Collected data:
____________
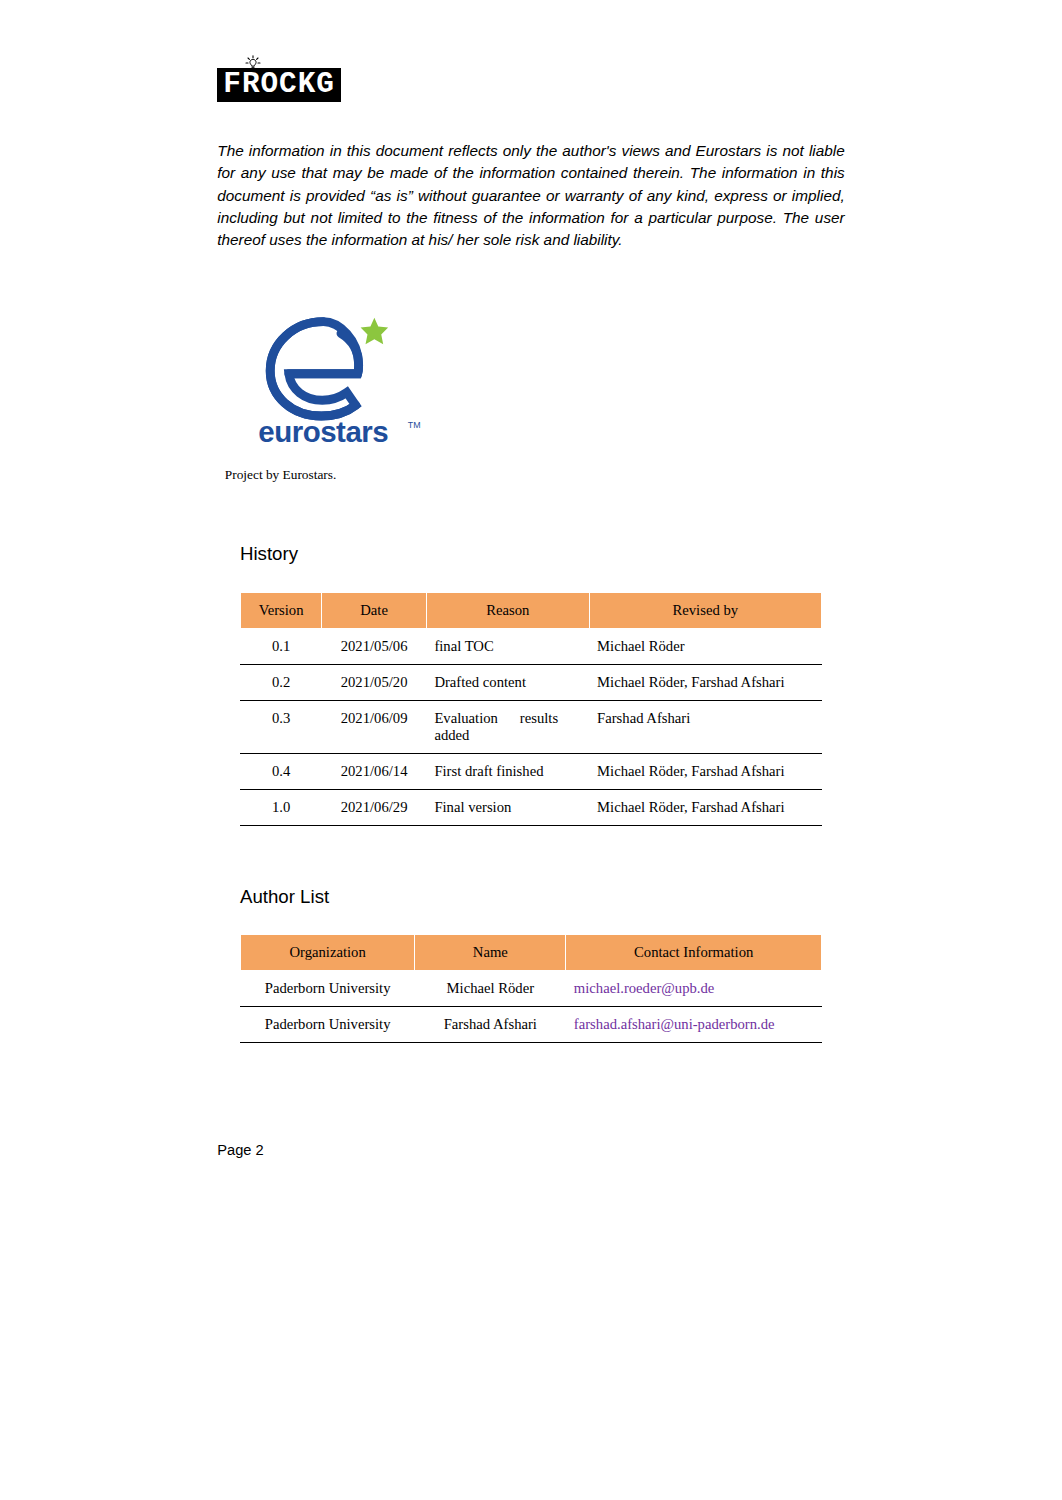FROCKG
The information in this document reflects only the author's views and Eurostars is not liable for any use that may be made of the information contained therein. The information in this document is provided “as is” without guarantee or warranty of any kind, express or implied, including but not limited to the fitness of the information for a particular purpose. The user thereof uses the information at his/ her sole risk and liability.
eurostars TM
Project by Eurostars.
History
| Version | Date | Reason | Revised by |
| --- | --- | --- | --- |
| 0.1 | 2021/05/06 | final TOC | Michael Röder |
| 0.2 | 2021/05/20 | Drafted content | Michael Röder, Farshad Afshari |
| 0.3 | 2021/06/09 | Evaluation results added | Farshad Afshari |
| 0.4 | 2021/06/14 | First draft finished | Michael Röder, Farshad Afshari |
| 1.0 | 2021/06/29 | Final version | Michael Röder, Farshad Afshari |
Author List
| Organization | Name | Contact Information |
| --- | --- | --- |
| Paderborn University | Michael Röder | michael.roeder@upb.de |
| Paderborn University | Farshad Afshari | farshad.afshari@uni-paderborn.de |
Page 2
____________
Find "Project by Eurostars." in the entries above and copy that whole line exactly, then each line after it through the line that contains "content | Michael Röder, Farshad Afshari |".

# Result of the exercise
Project by Eurostars.
History
| Version | Date | Reason | Revised by |
| --- | --- | --- | --- |
| 0.1 | 2021/05/06 | final TOC | Michael Röder |
| 0.2 | 2021/05/20 | Drafted content | Michael Röder, Farshad Afshari |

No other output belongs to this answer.